== Your objective ==
Starting at the line that holds "Stephen Ferguson, in person, stated" and stopping at the line that holds "biased towards residents.", restate the records below word for word, with both of those lines included.
(Material shown Opens)
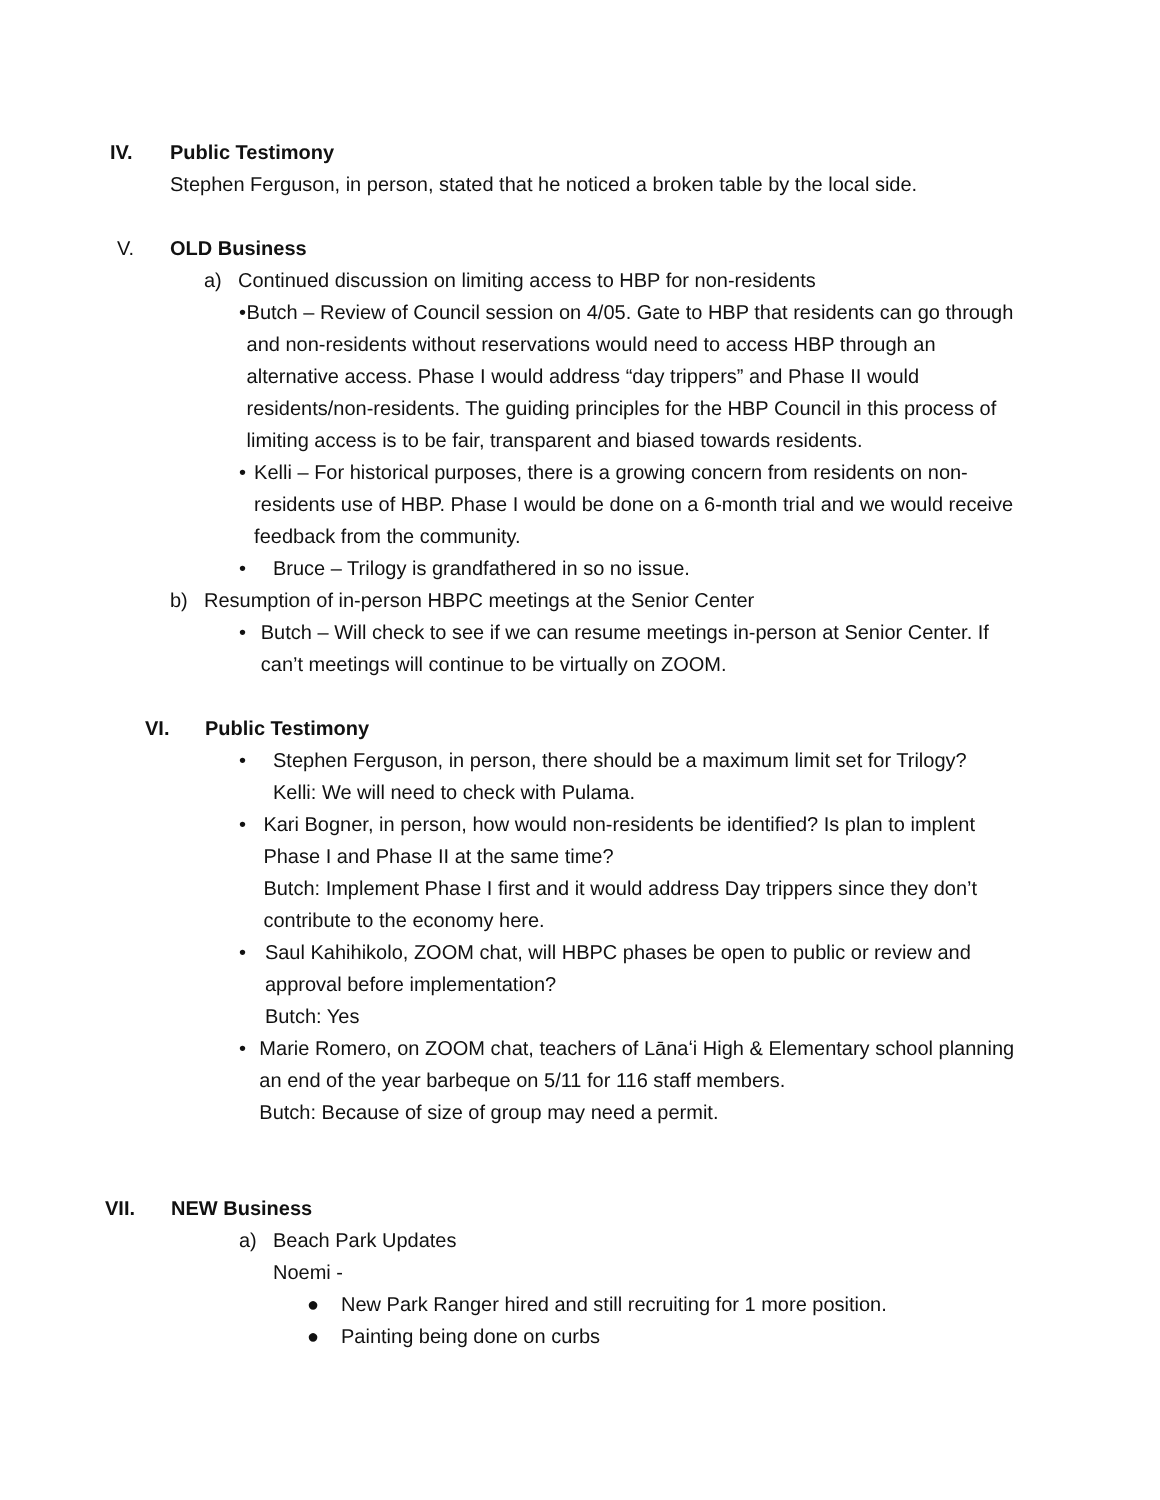IV. Public Testimony
Stephen Ferguson, in person, stated that he noticed a broken table by the local side.
V. OLD Business
a) Continued discussion on limiting access to HBP for non-residents
• Butch – Review of Council session on 4/05. Gate to HBP that residents can go through and non-residents without reservations would need to access HBP through an alternative access. Phase I would address “day trippers” and Phase II would residents/non-residents. The guiding principles for the HBP Council in this process of limiting access is to be fair, transparent and biased towards residents.
• Kelli – For historical purposes, there is a growing concern from residents on non-residents use of HBP. Phase I would be done on a 6-month trial and we would receive feedback from the community.
• Bruce – Trilogy is grandfathered in so no issue.
b) Resumption of in-person HBPC meetings at the Senior Center
• Butch – Will check to see if we can resume meetings in-person at Senior Center. If can’t meetings will continue to be virtually on ZOOM.
VI. Public Testimony
• Stephen Ferguson, in person, there should be a maximum limit set for Trilogy?
Kelli: We will need to check with Pulama.
• Kari Bogner, in person, how would non-residents be identified? Is plan to implent Phase I and Phase II at the same time?
Butch: Implement Phase I first and it would address Day trippers since they don’t contribute to the economy here.
• Saul Kahihikolo, ZOOM chat, will HBPC phases be open to public or review and approval before implementation?
Butch: Yes
• Marie Romero, on ZOOM chat, teachers of Lānaʻi High & Elementary school planning an end of the year barbeque on 5/11 for 116 staff members.
Butch: Because of size of group may need a permit.
VII. NEW Business
a) Beach Park Updates
Noemi -
● New Park Ranger hired and still recruiting for 1 more position.
● Painting being done on curbs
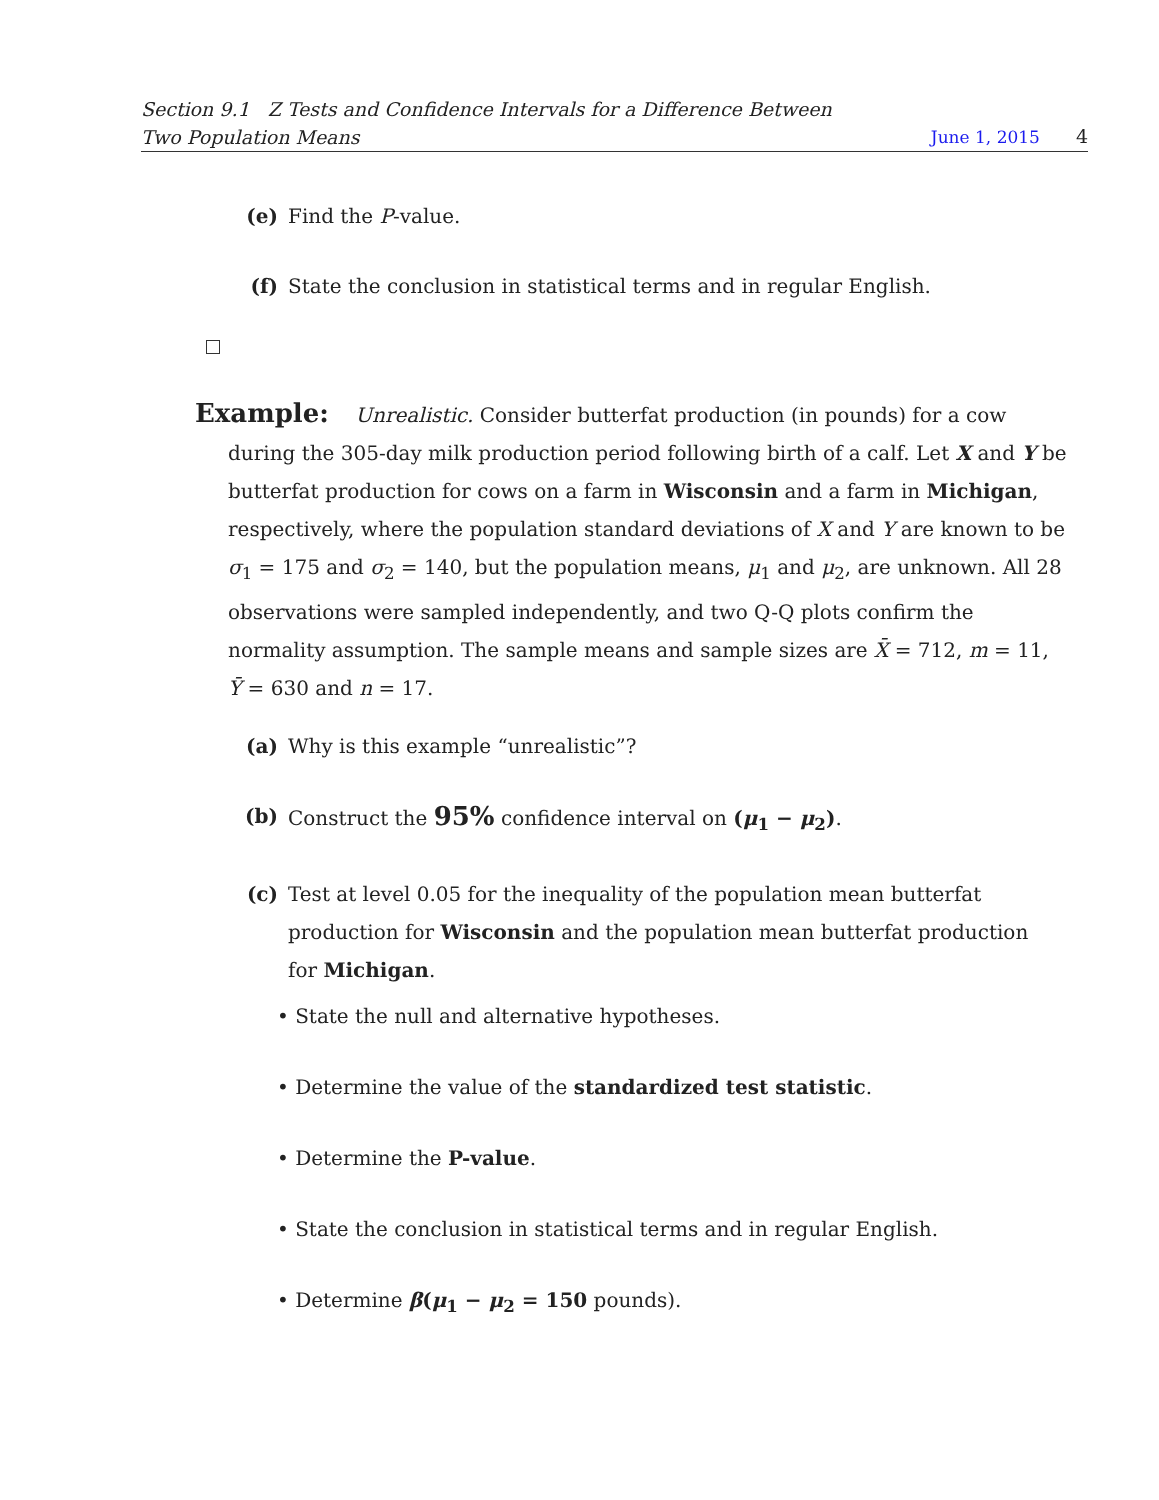Section 9.1 Z Tests and Confidence Intervals for a Difference Between
Two Population Means
June 1, 2015 4
(e) Find the P-value.
(f) State the conclusion in statistical terms and in regular English.
Example: Unrealistic. Consider butterfat production (in pounds) for a cow during the 305-day milk production period following birth of a calf. Let X and Y be butterfat production for cows on a farm in Wisconsin and a farm in Michigan, respectively, where the population standard deviations of X and Y are known to be σ<sub>1</sub> = 175 and σ<sub>2</sub> = 140, but the population means, μ<sub>1</sub> and μ<sub>2</sub>, are unknown. All 28 observations were sampled independently, and two Q-Q plots confirm the normality assumption. The sample means and sample sizes are X̄ = 712, m = 11, Ȳ = 630 and n = 17.
(a) Why is this example “unrealistic”?
(b) Construct the 95% confidence interval on (μ<sub>1</sub> − μ<sub>2</sub>).
(c) Test at level 0.05 for the inequality of the population mean butterfat production for Wisconsin and the population mean butterfat production for Michigan.
• State the null and alternative hypotheses.
• Determine the value of the standardized test statistic.
• Determine the P-value.
• State the conclusion in statistical terms and in regular English.
• Determine β(μ<sub>1</sub> − μ<sub>2</sub> = 150 pounds).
(Material shown Closes)
== Your solution ==
Stephen Ferguson, in person, stated that he noticed a broken table by the local side.
V. OLD Business
a) Continued discussion on limiting access to HBP for non-residents
• Butch – Review of Council session on 4/05. Gate to HBP that residents can go through and non-residents without reservations would need to access HBP through an alternative access. Phase I would address “day trippers” and Phase II would residents/non-residents. The guiding principles for the HBP Council in this process of limiting access is to be fair, transparent and biased towards residents.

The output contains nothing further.